Tuesday, August 31, 2021

Third Circuit on waiver of affirmative defenses in wage and hour claims

In Clews v. Cnty. of Schuykill, three former deputy coroners filed claims under the Fair Labor Standards Act (FLSA), seeking overtime pay and alleging retaliation (firing) for complaining about not getting overtime pay. The employer argued that the employees were not covered by the FLSA because they fell under the "personal staff exception," which excludes people who work as personal staff for elected officials.*

The County, however, did not plead this affirmative defense in its answer to the complaint. Generally, a party must plead affirmative defenses as part of their answer. See, Fed. R. Civ. P. 8.1(c). That said, the Court noted past precedent holding that affirmative defenses may be raised at any time "so long as the plaintiff suffers no prejudice." Sharp v. Johnson, 669 F.3d 144, 158 (3d Cir. 2012).

Not official use.
Here, the plaintiffs "did not explain what could have been developed in discovery with more explicit notice of the exception." Furthermore, they did not request to reopen discovery even after the County  had specifically briefed the issue. The County also consistently asserted that the employees were exempt from the FLSA (while not specifically identifying the personal staff exception in the answer). Finally, the County also questioned each of the plaintiffs about their job responsibilities. 

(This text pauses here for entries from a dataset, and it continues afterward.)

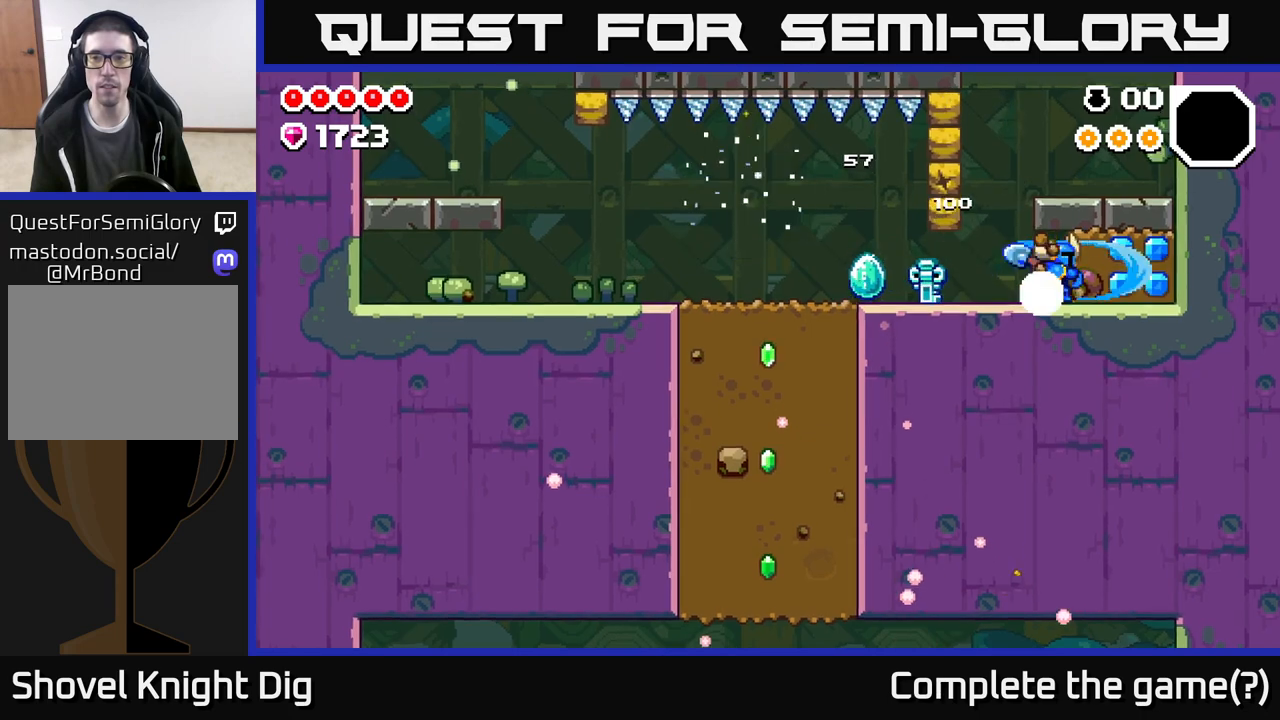
{"buttons": [], "left_stick": "left", "right_stick": "center", "events": [[50, "X", "down"], [200, "X", "up"], [417, "left_stick", "left"]]}
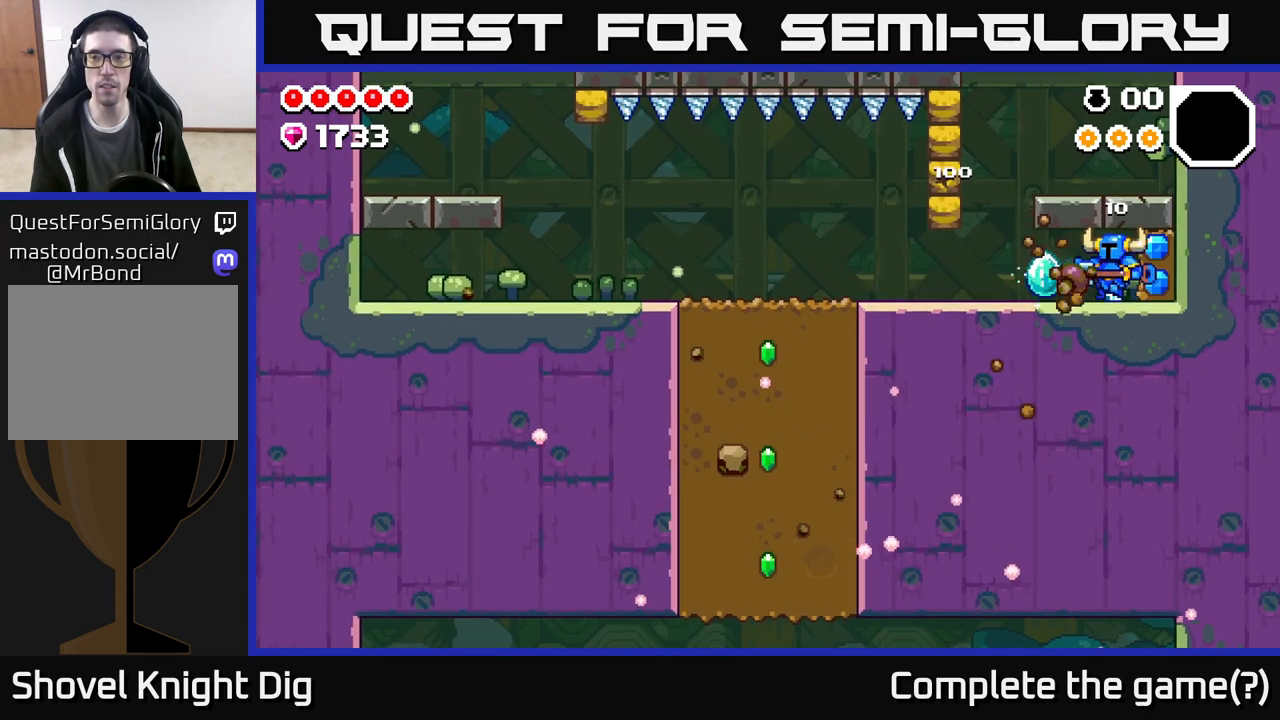
{"buttons": [], "left_stick": "left", "right_stick": "center", "events": [[150, "left_stick", "right"], [250, "X", "down"], [350, "X", "up"], [500, "left_stick", "left"]]}
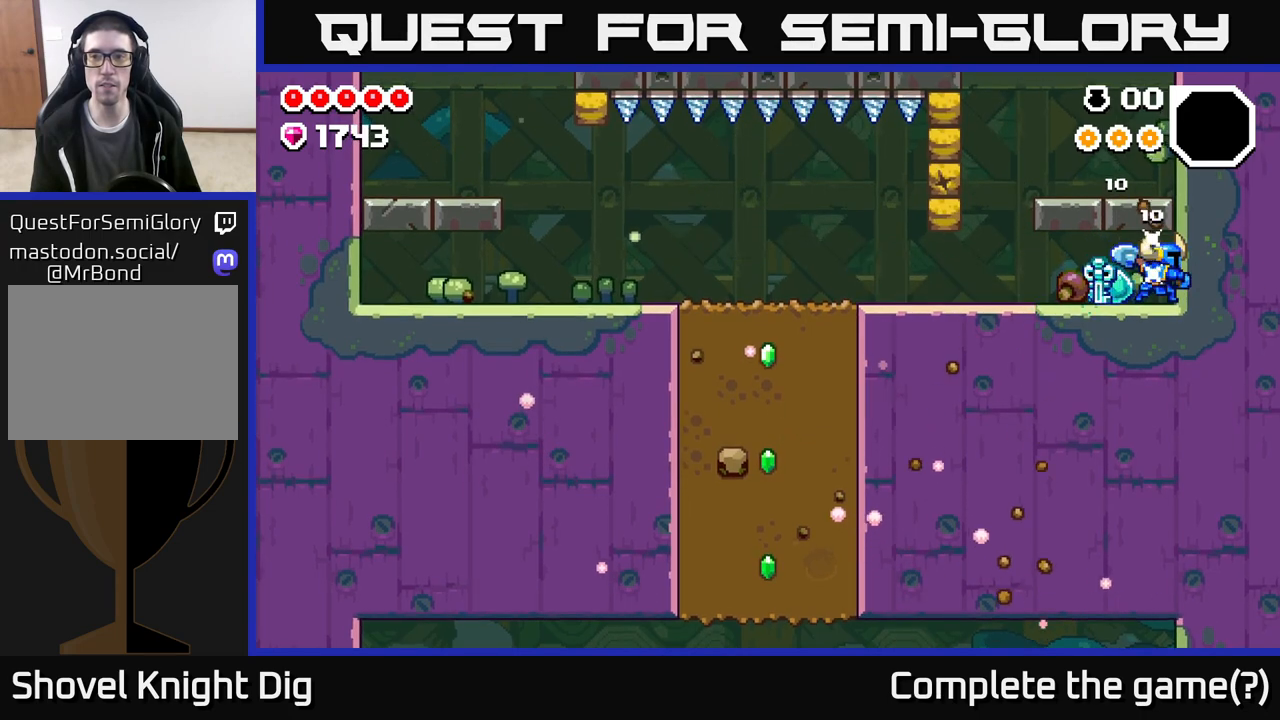
{"buttons": [], "left_stick": "left", "right_stick": "center", "events": []}
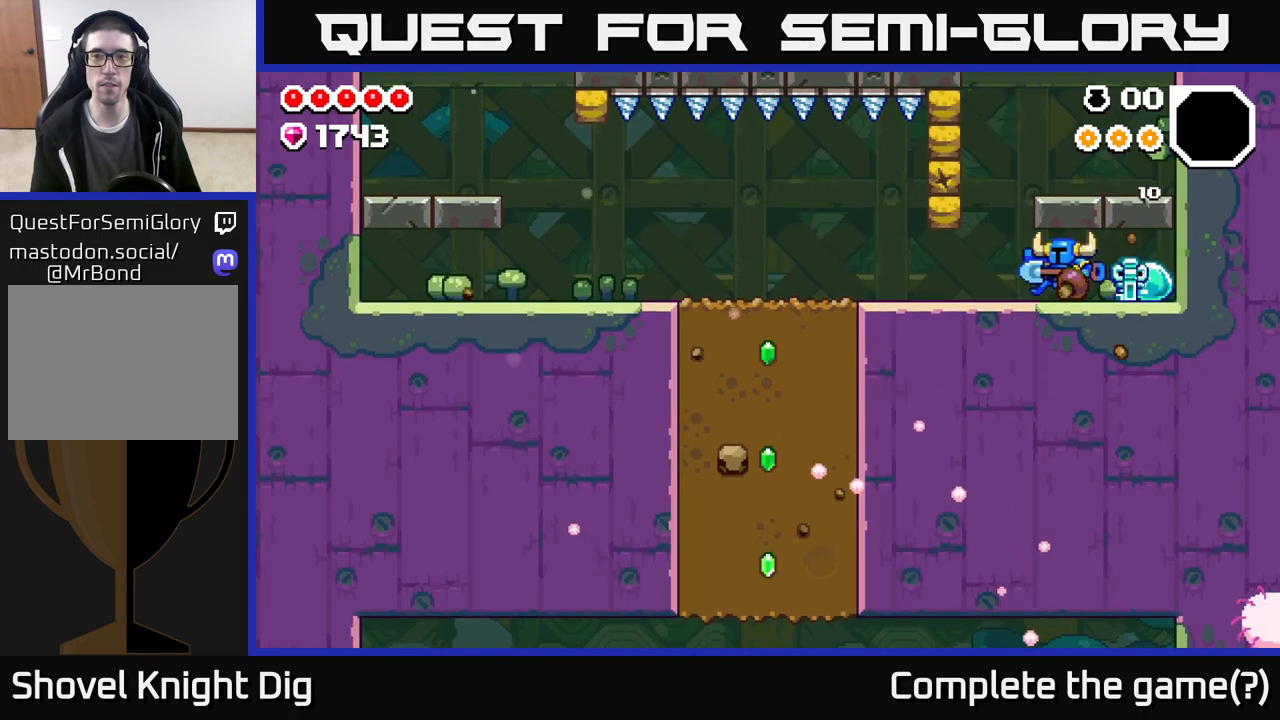
{"buttons": [], "left_stick": "center", "right_stick": "center", "events": [[200, "left_stick", "center"], [250, "A", "down"], [300, "X", "down"], [350, "A", "up"], [383, "X", "up"]]}
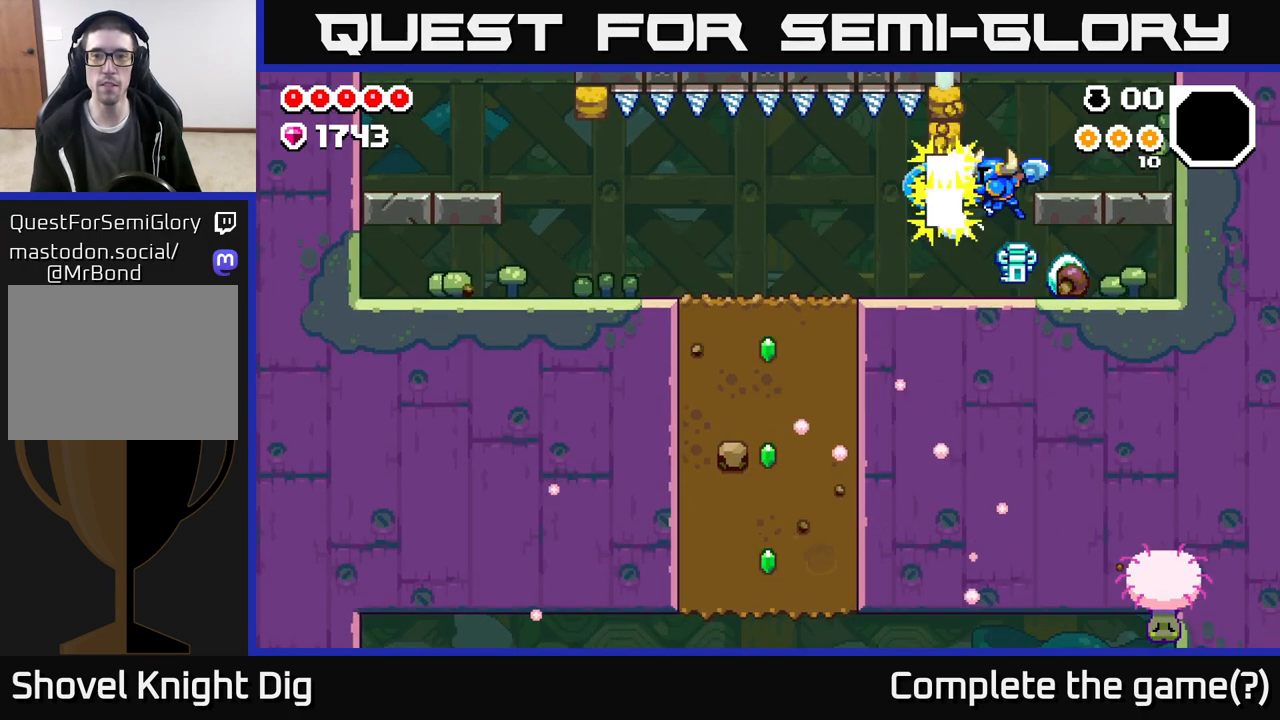
{"buttons": [], "left_stick": "left", "right_stick": "center", "events": [[83, "left_stick", "left"]]}
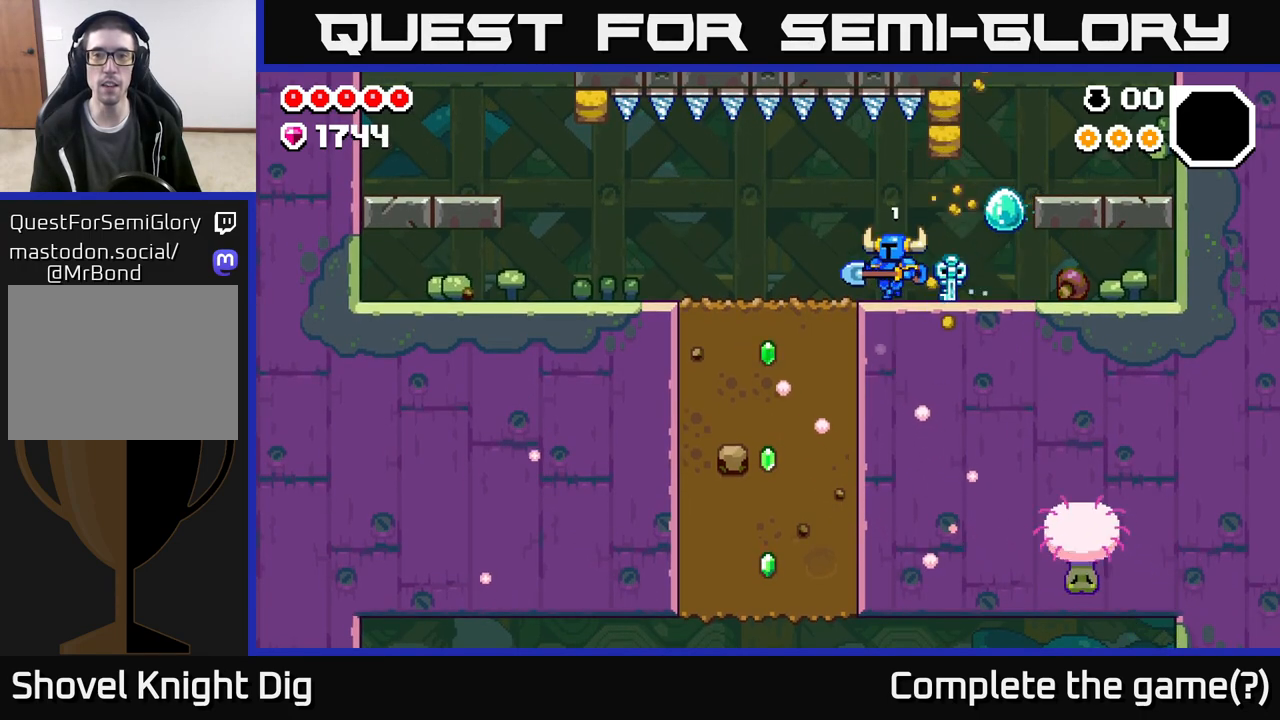
{"buttons": [], "left_stick": "left", "right_stick": "center", "events": []}
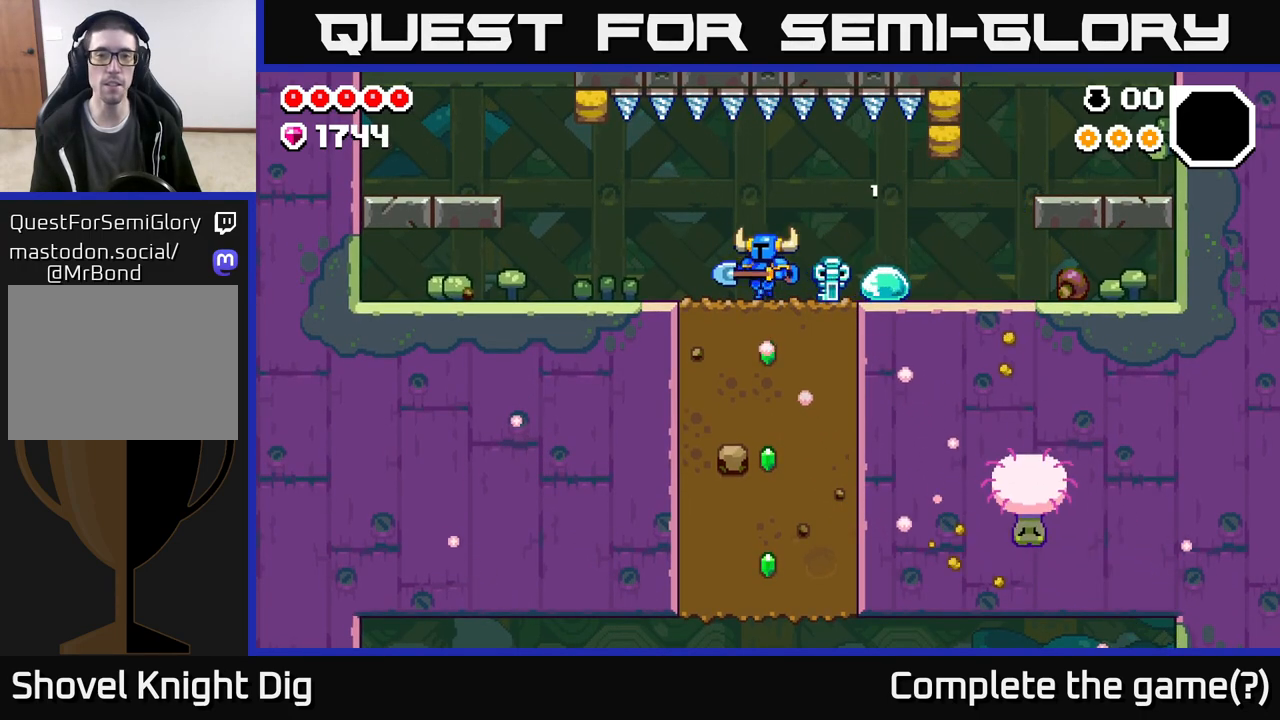
{"buttons": [], "left_stick": "left", "right_stick": "center", "events": []}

The Court ultimately held that the county did not waive the personal staff exception affirmative defense by failing to plead it in the answer to the complaint because the plaintiffs could not show any prejudice. 

Lessons for both sides here:

  • Defendants should raise affirmative defenses as early as possible to avoid waiver.
  • Plaintiffs should request to reopen discovery if a new affirmative defense pops up after discovery. If it's granted, then they can explore the affirmative defense. If it's denied, they have a stronger argument that they incurred prejudice as a result of the defendant raising it late in the game. 

* The Third Circuit also analyzed the scope of the personal staff exception - perhaps an issue for a future blog post.